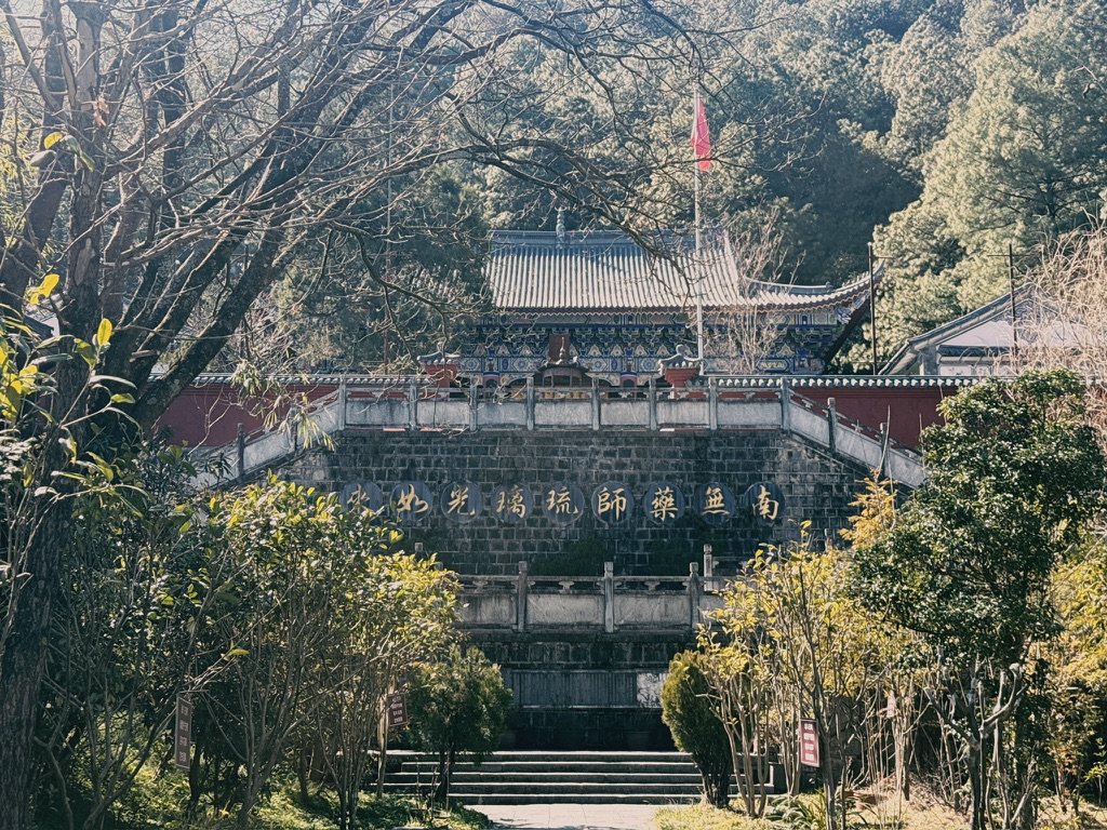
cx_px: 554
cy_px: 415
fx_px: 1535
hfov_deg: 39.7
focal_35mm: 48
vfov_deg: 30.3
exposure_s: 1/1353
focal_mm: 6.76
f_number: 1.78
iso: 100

---

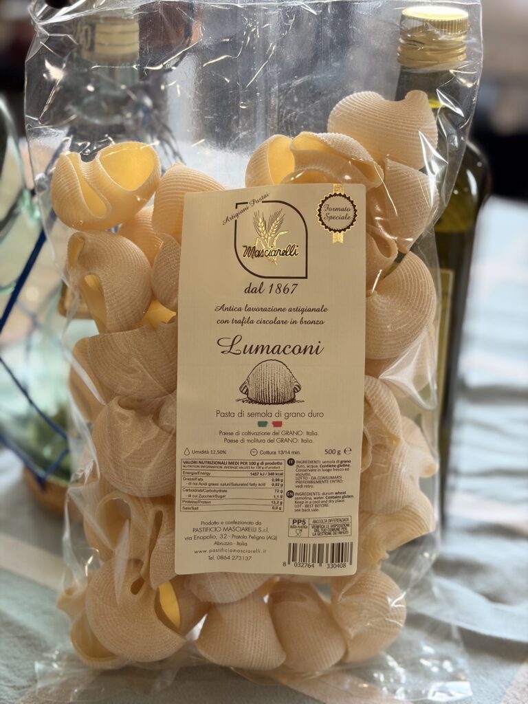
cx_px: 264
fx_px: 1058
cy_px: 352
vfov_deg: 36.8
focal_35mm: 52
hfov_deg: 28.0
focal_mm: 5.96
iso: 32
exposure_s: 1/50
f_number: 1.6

▸ WHAT IS EXPECTED: Look back at the entries above and repeat, unchanged, every line from the line holding "focal_35mm: 52" through the line holding "f_number: 1.6".

▸ RESPONSE TO THIS EXERCISE:
focal_35mm: 52
hfov_deg: 28.0
focal_mm: 5.96
iso: 32
exposure_s: 1/50
f_number: 1.6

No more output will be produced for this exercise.